Tall and slim, Bill was a safe, unflappable keeper who rarely needed to be spectacular. Quick and agile he had good positional sense and great concentration, and playing behind Dundee’s famous half back line of Gallagher, Cowie and Boyd, he won his first honour when he was part of the Dundee side to win the League Cup in his third season.

Coming into the side in the final sectional tie against Raith Rovers, Brown kept his place in the side for the two legged quarter-final against Falkirk and for the semi-final against holders Motherwell at Ibrox where The Dee won 5-1 to book their place in the Final.

In front of 92, 325, Dundee clinched the trophy with a 3-2 win over Rangers and the side became instant local heroes having brought the first major trophy back to ‘Juteopolis’ for forty-one years.

Bill missed both the 1952 Scottish and League Cup Finals due to being away on National Service but by 1954, Bill had made the yellow jersey his own.
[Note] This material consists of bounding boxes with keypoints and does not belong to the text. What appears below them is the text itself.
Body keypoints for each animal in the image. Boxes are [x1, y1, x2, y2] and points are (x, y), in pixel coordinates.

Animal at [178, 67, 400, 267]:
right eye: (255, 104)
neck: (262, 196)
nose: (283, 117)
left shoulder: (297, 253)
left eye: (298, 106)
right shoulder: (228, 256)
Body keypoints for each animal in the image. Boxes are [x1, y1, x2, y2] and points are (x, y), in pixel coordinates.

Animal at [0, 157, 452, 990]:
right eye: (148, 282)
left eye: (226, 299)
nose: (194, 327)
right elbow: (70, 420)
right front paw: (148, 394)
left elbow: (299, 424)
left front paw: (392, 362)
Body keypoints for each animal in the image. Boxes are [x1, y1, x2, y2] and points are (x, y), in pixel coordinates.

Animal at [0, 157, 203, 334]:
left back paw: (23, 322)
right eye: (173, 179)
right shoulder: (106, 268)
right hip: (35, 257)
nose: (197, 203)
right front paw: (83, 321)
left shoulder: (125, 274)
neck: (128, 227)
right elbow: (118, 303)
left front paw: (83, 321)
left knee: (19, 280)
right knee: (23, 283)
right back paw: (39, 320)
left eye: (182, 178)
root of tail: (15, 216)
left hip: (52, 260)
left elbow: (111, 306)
It wasn’t just for Dundee however that he excelled as in 1956 he was honoured for his consistent performances with a Scotland ‘B’ cap against England. The following year he made three appearances for the Scottish League against the English League, Irish league and the League of Ireland and as the World Cup in Sweden approached in 1958, Brown got two more League caps again against the English League and the League of Ireland.
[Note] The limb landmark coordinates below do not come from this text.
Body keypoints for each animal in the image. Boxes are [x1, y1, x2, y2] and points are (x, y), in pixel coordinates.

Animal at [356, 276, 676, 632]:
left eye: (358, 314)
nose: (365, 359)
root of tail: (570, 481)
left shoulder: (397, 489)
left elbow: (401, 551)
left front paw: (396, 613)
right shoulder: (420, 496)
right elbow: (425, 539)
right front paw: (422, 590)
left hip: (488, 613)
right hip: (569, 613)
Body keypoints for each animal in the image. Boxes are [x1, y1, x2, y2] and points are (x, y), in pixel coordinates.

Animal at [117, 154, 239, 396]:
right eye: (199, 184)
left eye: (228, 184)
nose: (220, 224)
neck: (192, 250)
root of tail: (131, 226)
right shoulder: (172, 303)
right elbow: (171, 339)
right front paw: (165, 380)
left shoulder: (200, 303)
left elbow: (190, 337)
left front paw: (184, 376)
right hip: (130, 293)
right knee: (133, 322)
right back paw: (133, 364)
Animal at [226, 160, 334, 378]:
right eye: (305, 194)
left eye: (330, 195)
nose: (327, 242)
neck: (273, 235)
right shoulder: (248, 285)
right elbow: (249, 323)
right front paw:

His performances for the Scottish League were impressive enough for the Scottish selectors to name Brown in the World Cup squad for Sweden and he got to make his full international debut in the tournament when he took over from Tommy Younger for the final group match against France.

Brown would go on to become the most capped custodian for Scotland with twenty-eight appearances; a record which stood until overtaken by Alan Rough in 1979. Of those caps he earned another three of them as a Dundee player when he played in all three matches of the 1959 British Home International Championships and it was in the match against England at Wembley in April that he caught the eye of Spurs manager Bill Nicholson who was in the process of strengthening his side.
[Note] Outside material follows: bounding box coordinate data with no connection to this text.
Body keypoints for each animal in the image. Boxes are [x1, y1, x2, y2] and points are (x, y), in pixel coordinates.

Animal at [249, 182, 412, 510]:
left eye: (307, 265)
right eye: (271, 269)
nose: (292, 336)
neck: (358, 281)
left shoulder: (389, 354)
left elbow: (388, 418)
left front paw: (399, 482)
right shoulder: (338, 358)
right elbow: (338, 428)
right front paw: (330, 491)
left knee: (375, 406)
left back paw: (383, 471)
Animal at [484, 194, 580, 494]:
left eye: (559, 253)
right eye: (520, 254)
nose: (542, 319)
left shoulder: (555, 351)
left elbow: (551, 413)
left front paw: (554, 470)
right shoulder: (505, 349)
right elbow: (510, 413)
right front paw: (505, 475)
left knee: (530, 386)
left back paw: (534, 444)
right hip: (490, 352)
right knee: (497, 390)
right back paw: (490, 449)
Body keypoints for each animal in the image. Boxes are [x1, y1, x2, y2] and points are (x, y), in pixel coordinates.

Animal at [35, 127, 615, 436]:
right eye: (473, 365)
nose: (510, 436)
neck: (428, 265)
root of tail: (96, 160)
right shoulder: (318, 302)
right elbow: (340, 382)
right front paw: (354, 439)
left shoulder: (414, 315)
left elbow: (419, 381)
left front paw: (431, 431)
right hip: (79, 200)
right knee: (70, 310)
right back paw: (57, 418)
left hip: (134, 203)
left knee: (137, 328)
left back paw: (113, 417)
Brown would make another three Scottish League appearances while at Dens Park before Nicholson put in an offer of £16, 500 for him in June and the popular keeper was on his way to London after Nicholson took the night train to Dundee to secure the deal.

Characteristically calm and unfussy, yet breathtakingly acrobatic at need, Bill Brown was the last line of defence when Tottenham Hotspur became the first club in the twentieth century to lift the English League and FA Cup double in 1961, and two years later was a member of the team that thrashed Athletico Madrid 5-1 in the European Cup Winners’ Cup Final, thus becoming the first British club to win a major European trophy.

Brown did not conform to the popular notion of what a goalkeeper should look like at the time for although he stood half an inch over six feet, his frame was spare, stringy and seemingly insubstantial, in vivid contrast to the imposingly muscular individuals employed by most clubs to mind their nets. Every line of the Brown figure was angular, an impression emphasised by his aquiline features, although if some contemporary observers referred to him half-slightingly as willowy, there was no doubting his wiry resilience when it came to physical challenges with hulking centre-forwards.

Bill eventually left White Hart Lane in October 1966, spending a season with Northampton Town before emigrating to Canada where he played for Toronto Falcons. After retiring from the game he worked for a Toronto property developer and then spent many years in the employment of the Ontario Government Land Department and sadly passed away in Simcoe, Ontario at the end of November 2004 following a lengthy illness.

Brown’s legacy at Dens was 274 appearances where he made sixty-two shut-outs, winning one major trophy and gaining thirteen Scottish caps at various levels. He left a host of memories as a keeper who was elastically agile, endowed with remarkably sharp reflexes and was never less than impeccable for Dundee and is inducted into the SFA Hall of Fame with on the tenth anniversary of his death.

Brown is the ninth Dundee player to be inducted into the Scottish Football Hall of Fame, following in the footsteps of Alan Gilzean, Billy Steel, Gordon Smith, Gordon Strachan, Jimmy Johnstone, Jim Leighton, Tommy Gemmell and Craig Brown.